Passé par une première année de médecine avant de se réorienter vers la psychologie, Sacha est aujourd’hui psychologue clinicien et enseignant. Entre pratique de terrain et transmission, il revient sur son parcours, son choix de formation et les réalités du métier. Un témoignage concret pour mieux comprendre les études de psychologie et leurs débouchés.

Qui es-tu ?

Je m’appelle Sacha, je suis psychologue clinicien. J’ai 27 ans et je travaille dans deux structures différentes en tant que psychologue. Je suis aussi également enseignant à l’Ecole de psychologues praticiens.

Quel a été ton parcours avant l’École de Psychologues Praticiens ?

Après un bac scientifique, j’ai commencé par une première année de médecine. À l’issue du concours, j’ai réalisé que ce qui m’attirait le plus dans le soin, c’était la relation avec les patients. C’est ce qui m’a naturellement orienté vers des études de psychologie.

Quel est ton poste actuel ?

Mon activité est assez dense. Je travaille d’abord dans un cabinet spécialisé dans la prise en charge des traumatismes et des violences sexuelles.

En parallèle, j’exerce dans une structure récemment créée, un centre de santé pluridisciplinaire dédié aux enfants et adolescents suivis par l’Aide sociale à l’enfance. L’objectif est de proposer une prise en charge globale, avec une équipe composée de psychologues, médecins, pédopsychiatres ou encore orthophonistes.

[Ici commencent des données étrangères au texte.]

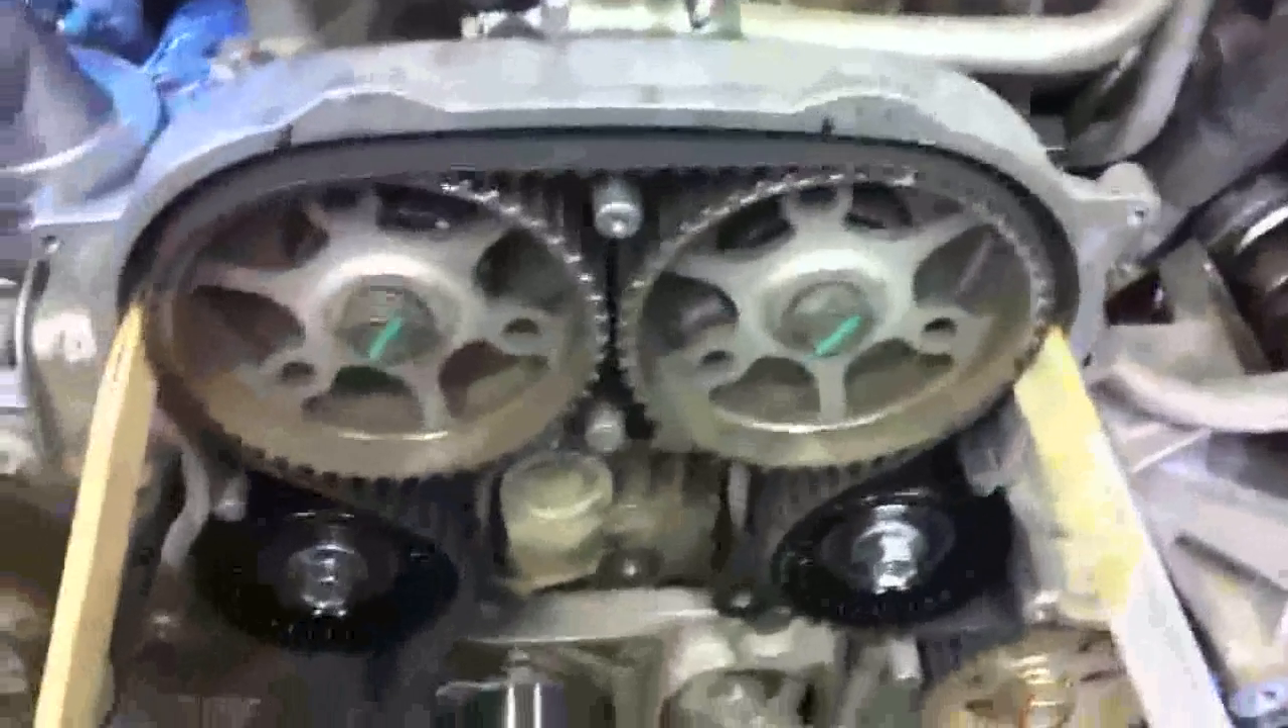Okay, so we've got all of our pulleys back on, our idlers back on, and now I'm starting to get the belt.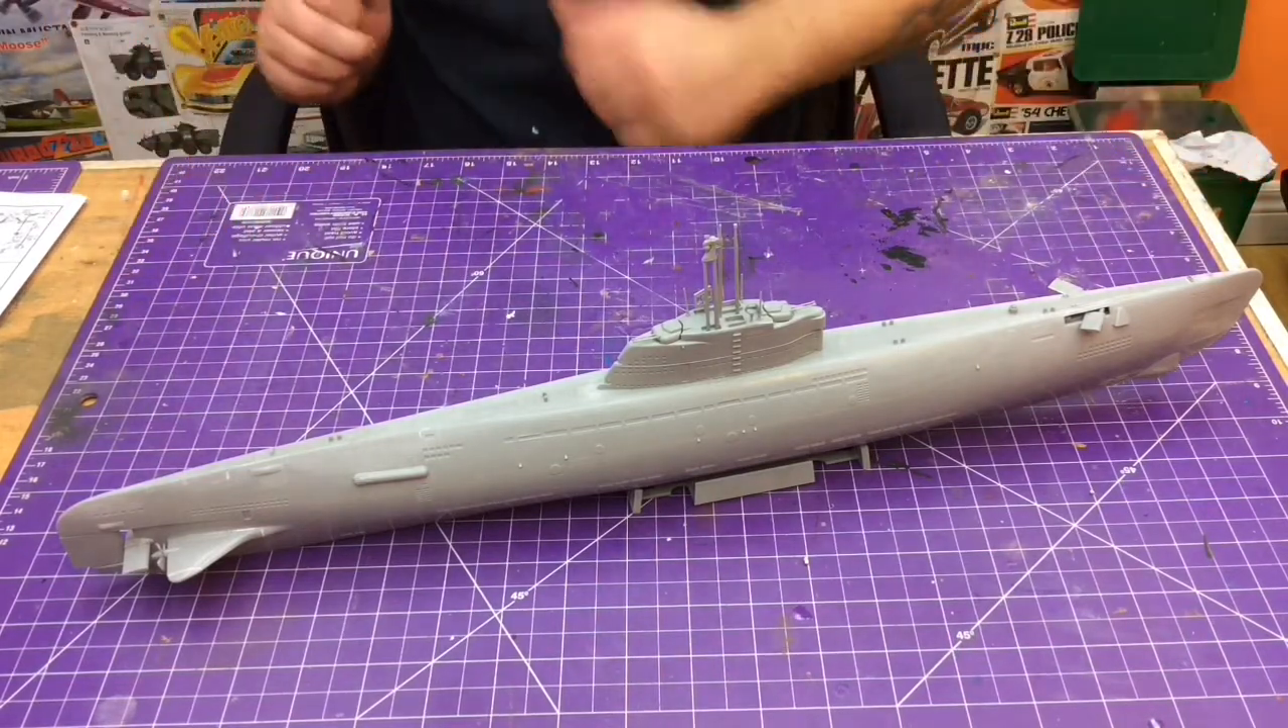Hey guys, Jan here in the Northview Model Shop, and here we are, we have completed the construction up to the railings, we'll get to that later, of our Type 21 U-Boat.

À cela s’ajoute une activité d’enseignement en première année à l’École de Psychologues Praticiens, autour des pratiques cliniques.

Quel a été ton parcours au sein de l’École de Psychologues Praticiens ?

J’ai suivi un tronc commun pendant trois ans, avec des options orientées vers la clinique du handicap et celle de l’enfant. Je me suis ensuite spécialisé en psychologie clinique intégrative, en poursuivant mon intérêt pour la clinique de l’enfant et de l’adolescent.

Pourquoi avoir choisi École de Psychologues Praticiens ?

Après mon passage en médecine, j’ai ressenti le besoin d’un cadre plus structuré. L’école propose un suivi régulier, des travaux encadrés et un environnement à taille humaine, ce qui m’a beaucoup aidé.

L’autre point déterminant, c’est la place importante accordée aux stages. Dès le départ, j’ai compris que cette dimension pratique serait essentielle pour se préparer au métier.

Est-ce que tu as hésité avec d’autres écoles / formations ? 

Non, notamment parce que cette école permet d’obtenir le titre de psychologue reconnu par l’État. Elle correspondait à mes attentes : un équilibre entre théorie et pratique, un cadre structurant et des effectifs réduits qui facilitent le suivi.

Quels sont les cours proposés par l’école ?

Dès la première année, les étudiants découvrent les différents champs de la psychologie : enfants, adolescents, adultes, avec des approches variées.

Les enseignements sont assurés à la fois par des enseignants-chercheurs et par des professionnels en activité. Cette complémentarité permet de relier les apports théoriques à des situations concrètes, ce qui rend les cours plus vivants et plus parlants.

Comment les étudiants sont-ils accompagnés au quotidien ?

L’école étant à taille humaine, l’accompagnement est très individualisé. Les équipes pédagogiques connaissent les étudiants et peuvent les suivre de manière plus personnalisée.

Il existe également un service dédié aux stages, ainsi qu’un accompagnement administratif efficace, ce qui facilite le parcours des étudiants.

Comment encadres-tu tes étudiants ?

Je les considère rapidement comme de futurs collègues. Même en première année, ils se projettent déjà dans leur futur métier.

Cela les responsabilise et les engage davantage. Je constate qu’ils participent activement, posent des questions et s’impliquent dans les mises en situation. C’est une dynamique très positive.

Quels conseils donneriez-vous à ceux qui souhaitent faire des études de psychologie ?

Le plus important, c’est de se renseigner. La psychologie offre une grande diversité de débouchés, souvent méconnus.

Je conseille d’aller à la rencontre de professionnels, notamment via les réseaux comme LinkedIn, pour échanger avec eux. La plupart des psychologues sont ouverts à partager leur expérience. Cela permet de mieux comprendre les réalités du métier et d’affiner son projet.